Animals in zoos do not face the stresses and dangers of the wild. As a result, some fall victim to aging and illness. In these situations, caretakers must sometimes make a difficult decision and decide when an animal is suffering too much. Doc, a 27-year-old orangutan and beloved resident of the Houston Zoo, was euthanized on Aug. 30, after a battle with heart disease, a serious problem among great apes in zoos.

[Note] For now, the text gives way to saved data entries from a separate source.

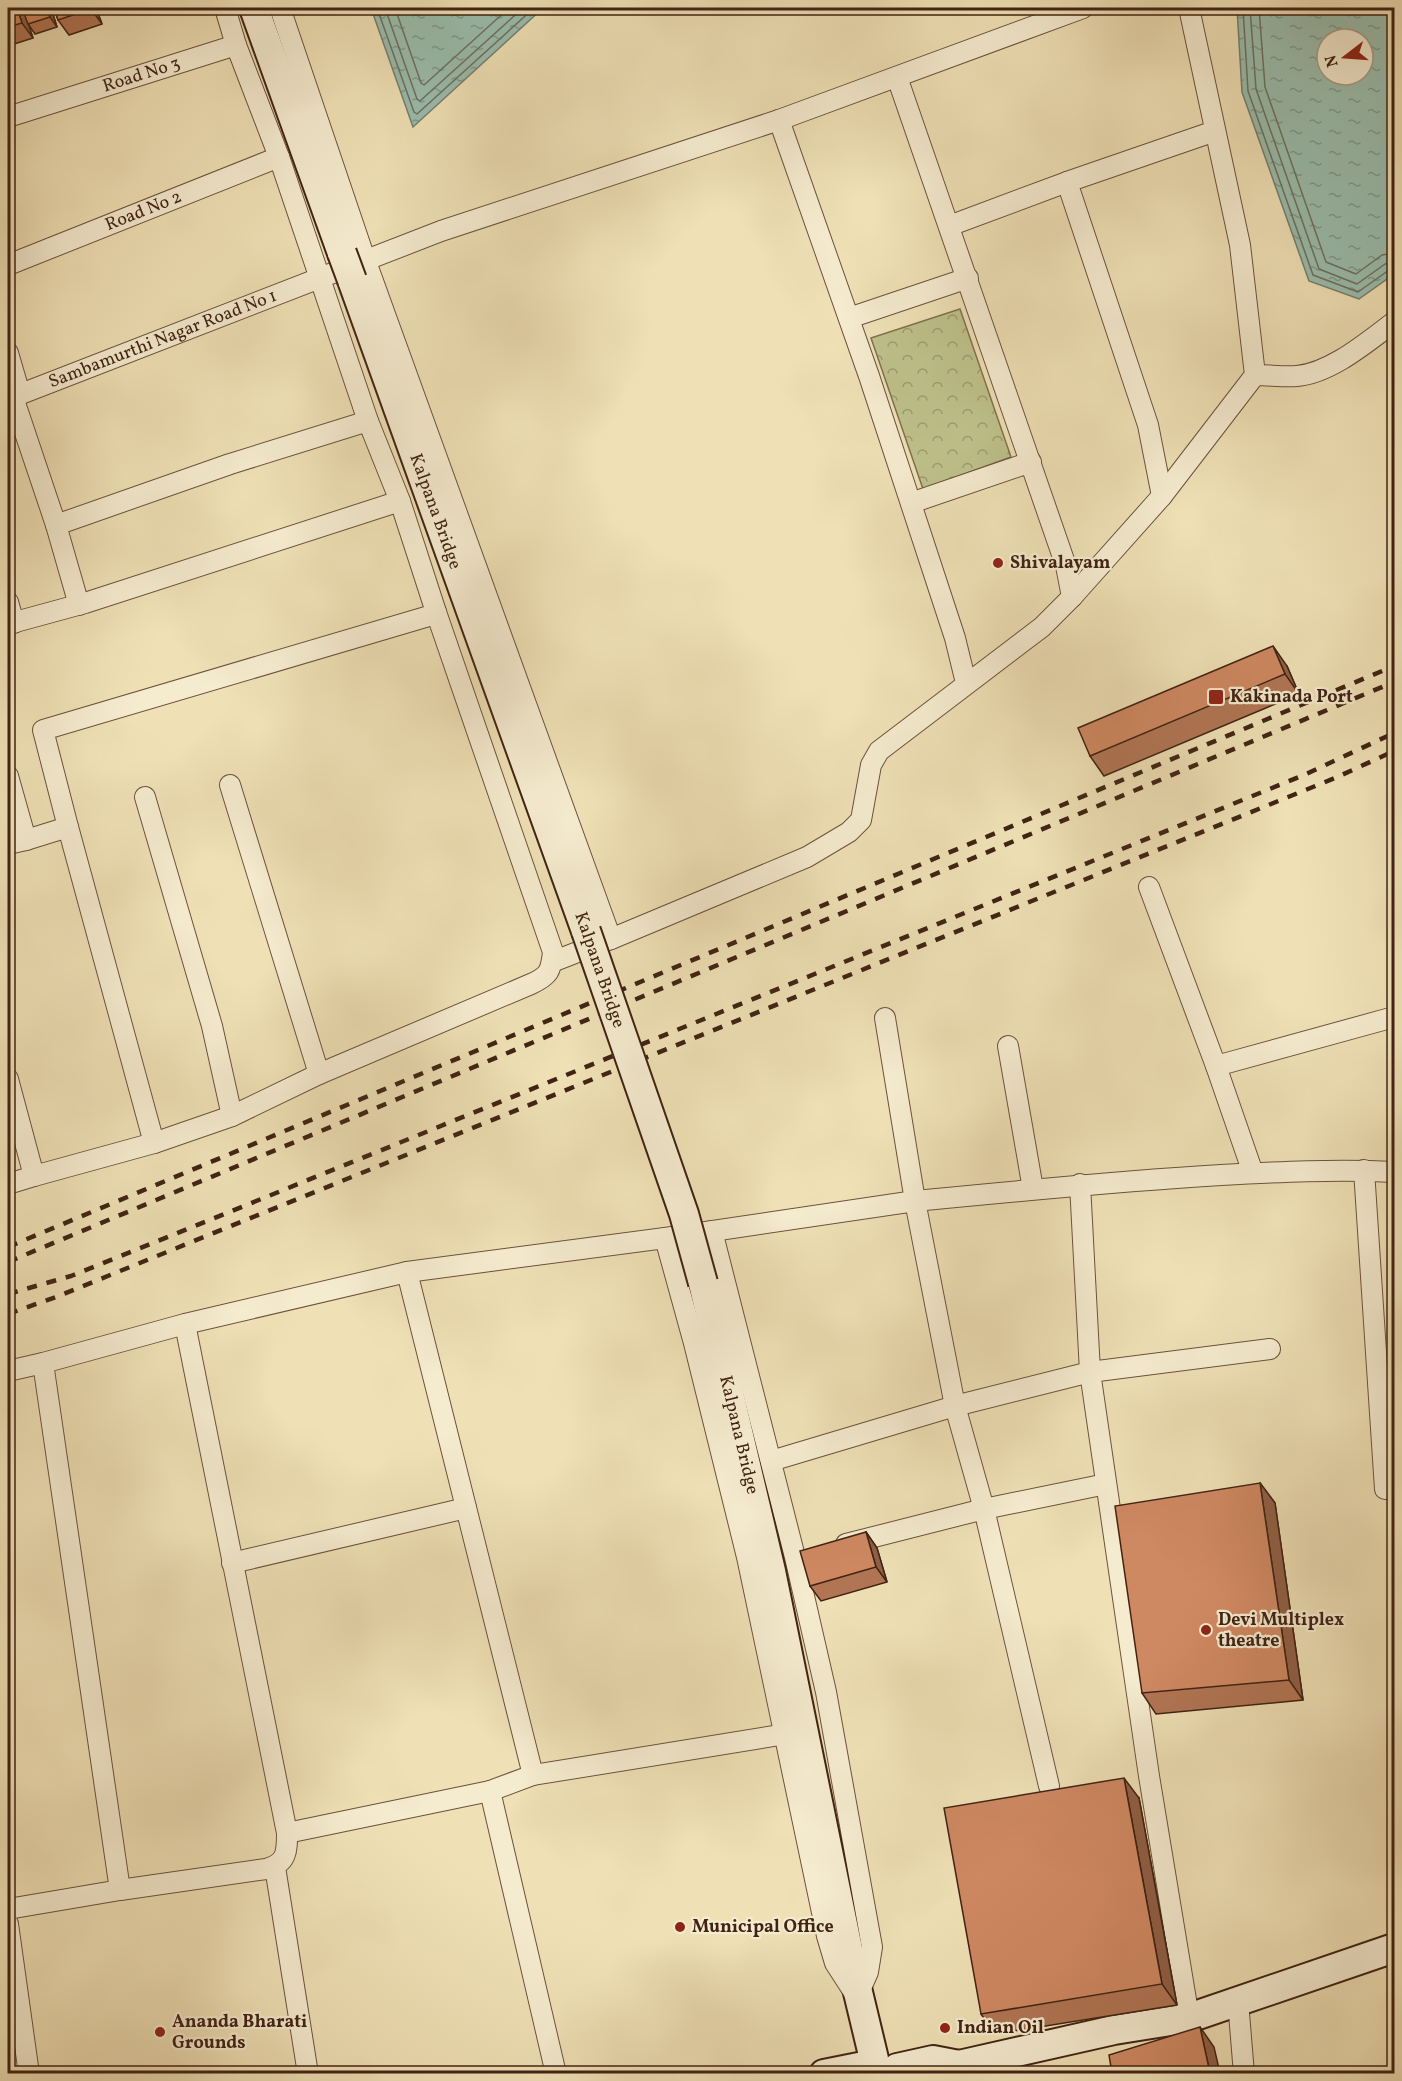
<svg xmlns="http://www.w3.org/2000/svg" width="1402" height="2081" font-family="Vollkorn,serif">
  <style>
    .park { fill: url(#park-crowns); stroke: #7f724f; stroke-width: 1.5 }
    .water { fill: url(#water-ripples); stroke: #767f70; stroke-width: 1.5; fill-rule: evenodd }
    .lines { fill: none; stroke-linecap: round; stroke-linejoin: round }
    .shore { stroke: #6d7060; stroke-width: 1.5 }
    .street-casing { stroke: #6c523c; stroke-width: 22 }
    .secondary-casing { stroke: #402314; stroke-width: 32 }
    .street { stroke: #f5ebcf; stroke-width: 20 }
    .secondary { stroke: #f5ebcf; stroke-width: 28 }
    .rail { stroke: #402314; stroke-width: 4.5; stroke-dasharray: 10 10; stroke-linecap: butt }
    .secondary-bridge-casing { stroke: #402314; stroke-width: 32; stroke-linecap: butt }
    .secondary-bridge { stroke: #f5ebcf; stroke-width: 28 }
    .wall { fill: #b17554; stroke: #402314; stroke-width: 1.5 }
    .shaded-wall { fill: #905f45; stroke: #402314; stroke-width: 1.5 }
    .building { fill: #ce8862; stroke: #402314; stroke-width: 1.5 }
    .poi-dot { fill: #8f2418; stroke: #f5ebcf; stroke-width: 2 }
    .labels { text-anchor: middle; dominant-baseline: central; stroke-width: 4.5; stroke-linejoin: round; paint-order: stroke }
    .street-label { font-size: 18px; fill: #402314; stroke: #f5ebcf }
    .poi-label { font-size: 18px; font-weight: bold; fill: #402314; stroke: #f5ebcf; text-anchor: start }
  </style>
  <defs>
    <pattern id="park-crowns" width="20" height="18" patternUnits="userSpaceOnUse" patternTransform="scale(1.5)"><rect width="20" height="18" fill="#bec18a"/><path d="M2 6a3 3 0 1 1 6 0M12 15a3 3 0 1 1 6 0" fill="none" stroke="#9c9c70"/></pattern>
    <pattern id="water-ripples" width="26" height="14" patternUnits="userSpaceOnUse" patternTransform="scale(1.5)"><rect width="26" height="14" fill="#9abdad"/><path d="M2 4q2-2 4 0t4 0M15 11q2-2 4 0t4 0" fill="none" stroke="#7f998c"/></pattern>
  </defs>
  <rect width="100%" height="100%" fill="#efe0b5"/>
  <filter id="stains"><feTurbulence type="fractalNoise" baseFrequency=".00333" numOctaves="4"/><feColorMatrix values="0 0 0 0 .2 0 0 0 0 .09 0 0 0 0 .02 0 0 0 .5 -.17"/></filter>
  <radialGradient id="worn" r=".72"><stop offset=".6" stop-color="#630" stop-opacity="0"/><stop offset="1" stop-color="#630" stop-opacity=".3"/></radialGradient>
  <path class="park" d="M960,309L1011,457L923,489L871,338Z"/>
  <path class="water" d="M371,8H543L413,127Z
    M771,8H923L776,11Z
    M1237,8H1394V274L1359,299L1309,281L1242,92ZM1327,39H1363V75H1327Z"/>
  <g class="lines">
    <path class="shore" d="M377,8L414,112L417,114L534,8
      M385,8L417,99L420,101L523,8
      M395,8L421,83L424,85L509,8
      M1243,8L1248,91L1313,275L1358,292L1389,270L1394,269
      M1250,8L1256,89L1319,269L1357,284L1385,264L1394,262
      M1259,8L1265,87L1326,262L1356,274L1382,255L1394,253"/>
    <g class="street-casing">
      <g id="street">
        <path d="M280,8L365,259L611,939"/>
        <path d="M897,77L1066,566L1072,597"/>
        <path id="s1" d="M8,117L236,45L225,8"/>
        <path d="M779,120L869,376L955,638L966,683"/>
        <path d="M949,226L1067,182"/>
        <path id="s2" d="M8,265L279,157"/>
        <path d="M849,318L968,278"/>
        <path d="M8,353L20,394"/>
        <path d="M1255,375C1269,375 1284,377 1297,376C1331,373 1367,342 1394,322"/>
        <path d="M13,397L56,525"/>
        <path id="s3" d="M8,399L441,231L779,120L1083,8"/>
        <path d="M1162,496L1148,425L1067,182L1215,131"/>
        <path d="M911,503L1031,462"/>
        <path d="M8,602L14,623"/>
        <path d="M79,605L56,525L230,464L368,421"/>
        <path d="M8,624L85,603L400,501L368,421L279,157L236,45"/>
        <path d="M8,776L26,840L8,844"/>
        <path d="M230,785L319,1074L232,1116"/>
        <path d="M145,797L212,1026L232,1116L154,1143"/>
        <path d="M68,827L43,730L429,616L436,612L400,501"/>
        <path d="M26,840L68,827L154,1143L34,1176"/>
        <path d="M1149,887L1216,1066L1253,1173"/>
        <path d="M552,962L611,939L807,857L849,832L861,820L871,765L879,751L1042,627L1072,597L1162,496L1255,375L1240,245L1189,8"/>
        <path d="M885,1018L915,1201C1017,1191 1119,1181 1221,1175C1278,1172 1337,1169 1394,1172"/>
        <path d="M1008,1046L1033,1189"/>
        <path d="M1216,1066L1394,1017"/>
        <path d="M319,1074L531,984C549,976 551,971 553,952L436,612"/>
        <path d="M8,1079L34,1176L8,1184"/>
        <path d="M1364,1170L1385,1489"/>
        <path d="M1080,1184L1090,1372L1270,1349"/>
        <path d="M665,1238L694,1343L747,1557L827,1936L835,1963L857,1997L868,1972L872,1947L826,1692L795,1557L712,1231"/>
        <path d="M407,1272L665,1238L915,1201L955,1406L984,1509L1049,1786"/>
        <path d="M43,1363L185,1324L407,1272L533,1775L490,1791L287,1833"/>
        <path d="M8,1371L43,1363L120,1890L8,1909"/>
        <path d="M771,1461L955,1406L1090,1372L1149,1776L1189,2018"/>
        <path d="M846,1544L984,1509L1106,1484"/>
        <path d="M232,1563L466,1508"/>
        <path d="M533,1775L786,1734"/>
        <path d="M490,1791L556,2074"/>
        <path d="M275,1867L308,2074"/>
        <path d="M120,1890L266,1869C287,1863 287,1852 287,1833L185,1324"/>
        <path d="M8,1924L29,2074"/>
        <path d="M1238,2001L1244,2074"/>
      </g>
    </g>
    <g class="secondary-casing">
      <g id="secondary">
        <path d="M254,8L342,253"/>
        <path id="s4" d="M352,280L586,931"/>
        <path id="s5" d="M703,1283L771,1571L850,1959L874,2059"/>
        <path d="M897,2068L933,2060L959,2065"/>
        <path d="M824,2074L864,2066"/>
        <path d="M947,2074L959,2065L1114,2030L1189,2018L1394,1948"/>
      </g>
    </g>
    <use href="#street" class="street"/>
    <use href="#secondary" class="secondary"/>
    <path class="rail" d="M8,1247L1394,666
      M8,1262L1394,682
      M8,1294L71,1276L153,1243L1304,775L1394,733
      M8,1314L56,1297L1335,778L1394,751"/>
    <g class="secondary-bridge-casing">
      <path id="secondary-bridge" d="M342,253L352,280
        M586,931L684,1214L703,1283"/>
    </g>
    <use href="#secondary-bridge" class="secondary-bridge"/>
  </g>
  <path class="wall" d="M8,8H51L57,27L35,34L28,24L33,38L8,46Z
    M54,8H96L102,24L69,35L58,20Z
    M1287,666L1299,694L1104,776L1090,756Z
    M1260,1483L1275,1503L1303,1700L1156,1714L1142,1693Z
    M866,1532L877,1548L887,1582L821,1601L810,1586Z
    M1139,1798L1177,2005L995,2034L981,2014Z"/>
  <path class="shaded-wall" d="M17,8H23L33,38L22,23Z
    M47,8H51L57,27L50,17Z
    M91,8H96L102,24L91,9Z
    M1273,646L1287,666L1299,694L1285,674Z
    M1260,1483L1275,1503L1303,1700L1289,1680Z
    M866,1532L877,1548L887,1582L876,1567Z
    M1124,1778L1139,1798L1177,2005L1162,1984Z
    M1200,2027L1214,2047L1220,2073H1210Z"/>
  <path class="building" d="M8,8H17L22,23L8,27Z
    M22,8H47L50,17L28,24Z
    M54,8H91V9L58,20Z
    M1273,646L1285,674L1090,756L1078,728Z
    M1260,1483L1289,1680L1142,1693L1115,1506Z
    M866,1532L876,1567L810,1586L800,1551Z
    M1124,1778L1162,1984L981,2014L944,1808Z
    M1200,2027L1210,2073H1112L1109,2055Z"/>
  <g class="poi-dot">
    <circle cx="998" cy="563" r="6"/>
    <rect x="1208" y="689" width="16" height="16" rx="3"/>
    <circle cx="1206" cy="1630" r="6"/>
    <circle cx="680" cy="1927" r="6"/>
    <circle cx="945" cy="2028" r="6"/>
    <circle cx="160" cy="2032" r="6"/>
  </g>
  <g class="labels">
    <g class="street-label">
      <text stroke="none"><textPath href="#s1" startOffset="140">Road No 3</textPath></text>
      <text stroke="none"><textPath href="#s2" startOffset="146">Road No 2</textPath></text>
      <text stroke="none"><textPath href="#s3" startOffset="166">Sambamurthi Nagar Road No 1</textPath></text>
      <text stroke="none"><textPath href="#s4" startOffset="246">Kalpana Bridge</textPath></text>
      <text transform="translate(599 970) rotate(71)">Kalpana Bridge</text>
      <text stroke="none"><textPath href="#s5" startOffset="156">Kalpana Bridge</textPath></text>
    </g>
    <g class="poi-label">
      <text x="1010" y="563">Shivalayam</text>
      <text x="1230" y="697">Kakinada Port</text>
      <text x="1218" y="1620">Devi Multiplex<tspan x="1218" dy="21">theatre</tspan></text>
      <text x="692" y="1927">Municipal Office</text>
      <text x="172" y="2022">Ananda Bharati<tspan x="172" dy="21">Grounds</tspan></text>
      <text x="957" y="2028">Indian Oil</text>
    </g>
  </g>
  <rect width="1402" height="2081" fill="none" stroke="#efe0b5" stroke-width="30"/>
  <rect x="9" y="9" width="1384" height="2063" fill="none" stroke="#402314" stroke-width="3"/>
  <rect x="15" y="15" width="1372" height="2051" fill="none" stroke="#402314" stroke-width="1.5"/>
  <g transform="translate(1345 57) rotate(253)"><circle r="28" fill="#f5ebcf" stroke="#ad9b84" stroke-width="1.5"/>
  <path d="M0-4.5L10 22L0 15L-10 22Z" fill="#8f2418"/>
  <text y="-9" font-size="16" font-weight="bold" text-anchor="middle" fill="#402314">N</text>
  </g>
  <rect width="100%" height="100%" filter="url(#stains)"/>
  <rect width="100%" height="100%" fill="url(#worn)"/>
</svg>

Doc was known to staff and visitors as a gentle father. He and his son Solaris would play wrestle for hours in the orangutan habitat at Wortham World of Primates. After a rest, Solaris would get up, pull on Doc’s hair to initiate an invitation to continue and the game would begin again.
One of Doc’s most distinguishing features was his beautiful eyes. After meeting Doc, artist Tom Crockford created this representation of Doc’s gentle gaze.
An untitled work by Doc. His keepers at Wortham World of Primates described Doc’s technique as contemplative and distinguished by light small strokes, using plant leaves to apply non-toxic paint to the canvas. Doc’s works were determined and focused, showing his intelligent and gentle nature. Some of his work was sold to fund orangutan conservation.
Maggie, a 17-year-old fallow deer and long-time resident of the petting zoo at the Brevard Zoo, was euthanized after she became unable to hold food down. She lived beyond the typical life span for her species.
A fallow deer with familiar white dapples on her back, Maggie had lived at the Florida zoo since 1994, where staff and guests alike knew her for her calm, sweet nature and attraction to men wearing strong cologne.